China's newspapers cover environmental problems only in terms familiar to those of us who decode White House pronouncements on the efficacy of The Surge in Iraq: an admission of "challenges" is necessarily followed by inspirational sounding descriptions of progress and hurdles overcome. And in truth, the government is trying to deal with some of the environmental consequences of what is China's real "Great Leap Forward" of the last twenty years. It's just that many of its attempted fixes have spawned their own negative environmental consequences. For example, China's mammoth Three Gorges Dam project is on the itinerary of many tours as a symbol of national pride and of China's commitment to controlling its environment. We spent half a day viewing and learning about the dam, which intended not only to generate power but also to control the often catastrophic flooding along the Yangtze River and its tributaries However, as reported by the Wall Street Journal(subscription) here and here, the dam (the world's largest) has caused unanticipated erosion, silt build-up, water pollution and landslides, even though the dam has not yet become fully operational. (The dam also required the relocation of over a million people, which has had its own unintended environmental consequences.)

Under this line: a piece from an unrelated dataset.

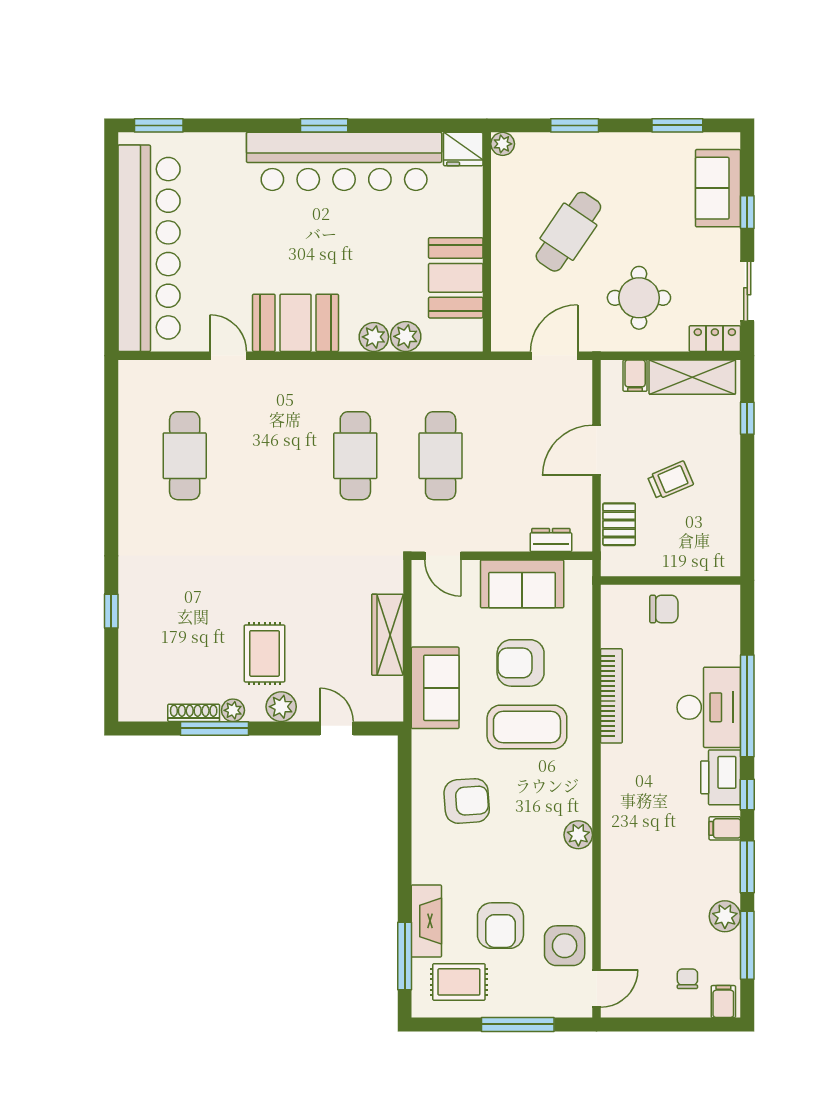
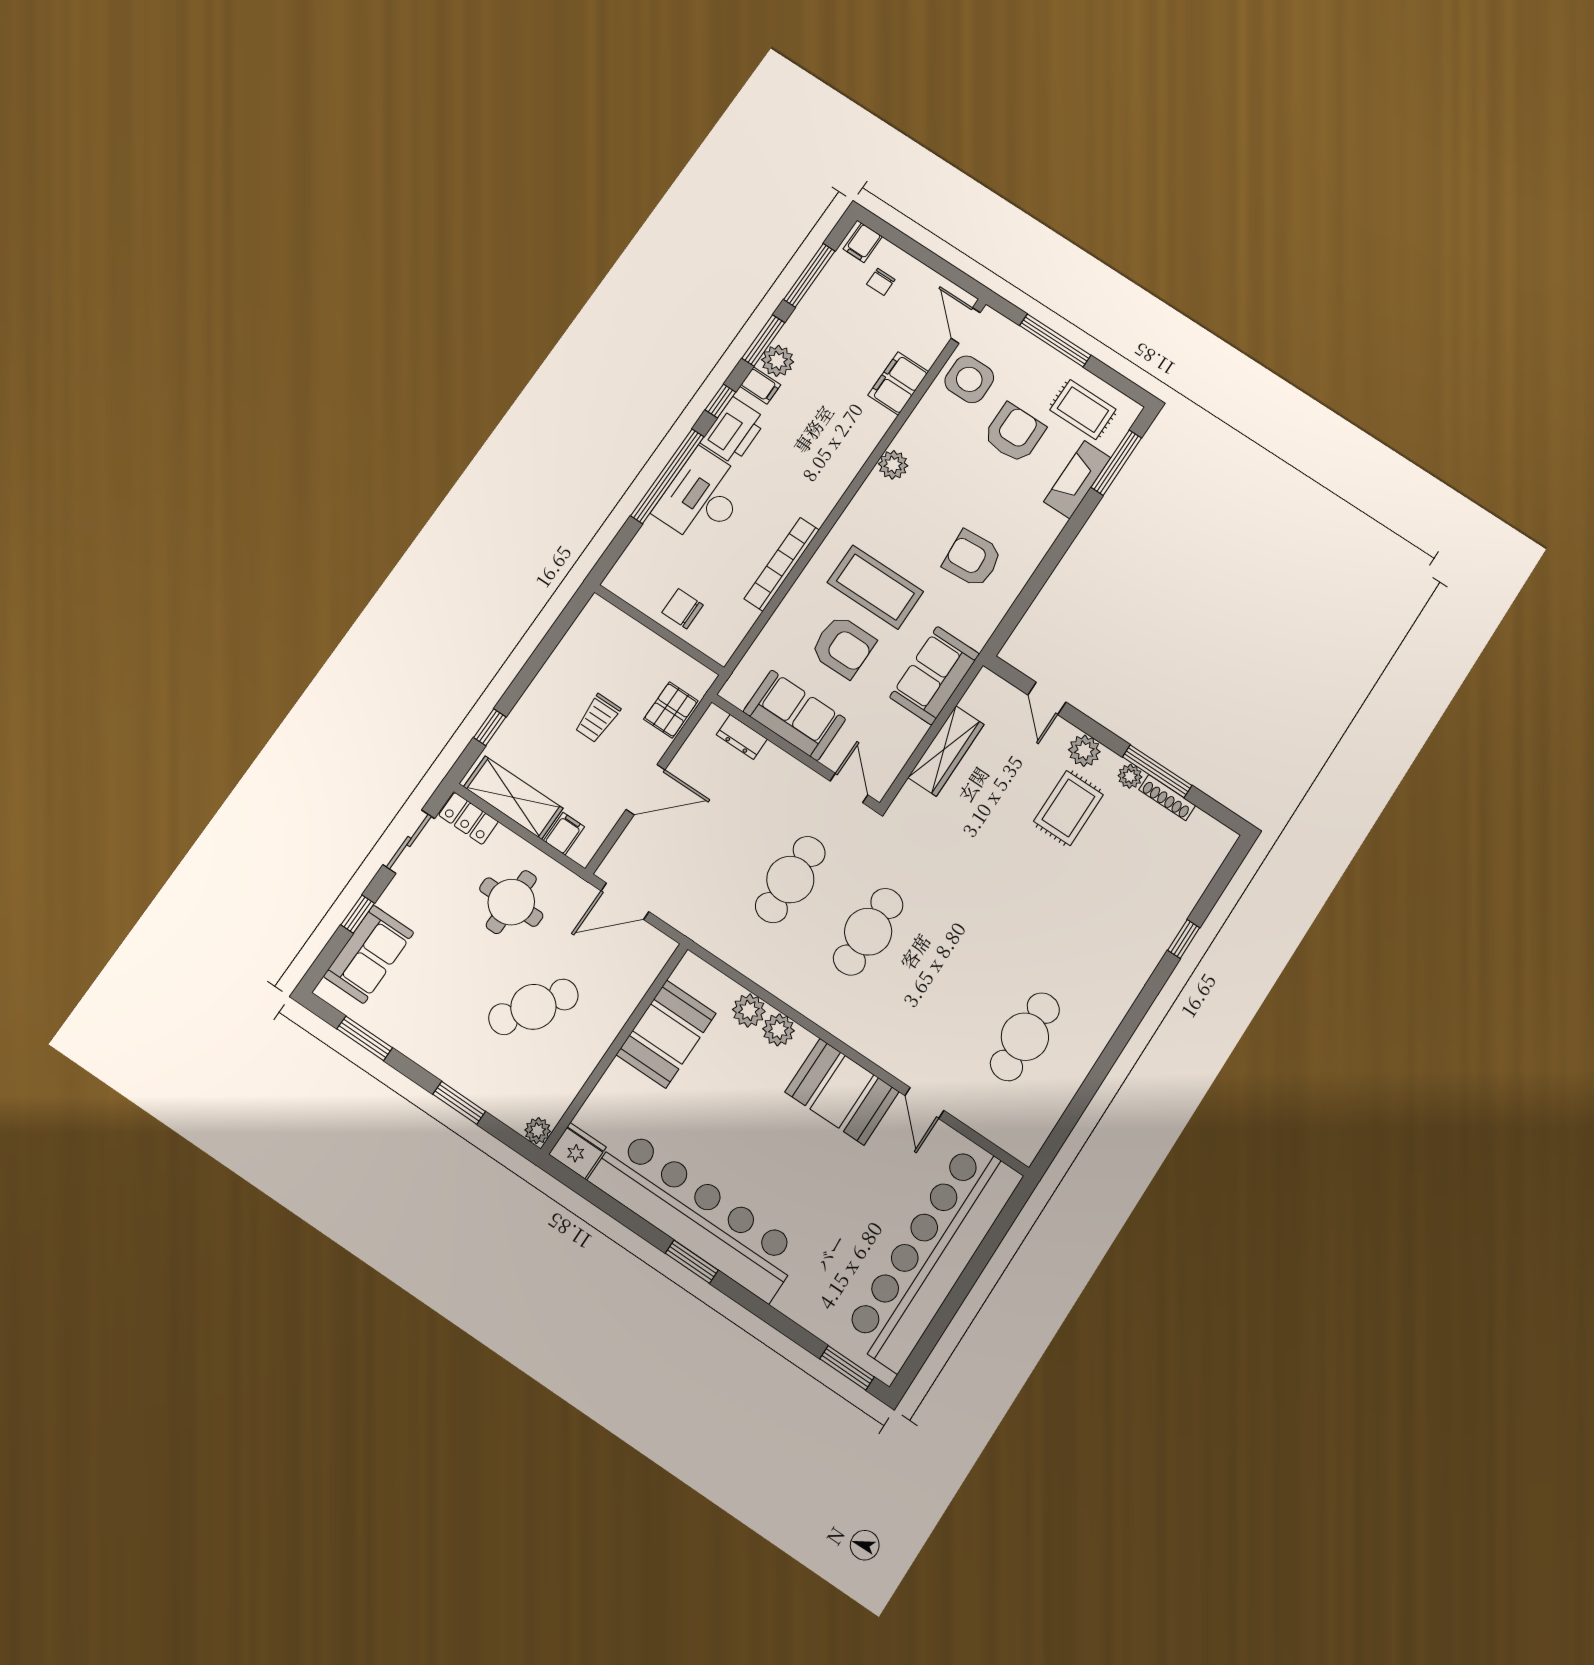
trolley: (670, 480) -> (598, 718), turned -67
filing cabinet: (618, 904) -> (898, 383), added
plant: (725, 916) -> (778, 361), moved
door: (597, 988) -> (966, 326), hinge flipped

Anyway, this is just one of the things that my trip to China has moved me to think about, and hopefully, to write about. For now, I need to continue processing. But in China, along with the Great Wall and the Forbidden City and Terra Cotta Warriors, along with emerald green rice paddies and terraced orange groves, there lies a stark warning not only of what can happen when economic growth is unconstrained by concerns about the environment, but of how environmental damage may be much harder to undo than to prevent. For this intellectual but not-very-passionate supporter of environmental reforms, it was an eye-popping, jaw-dropping lesson.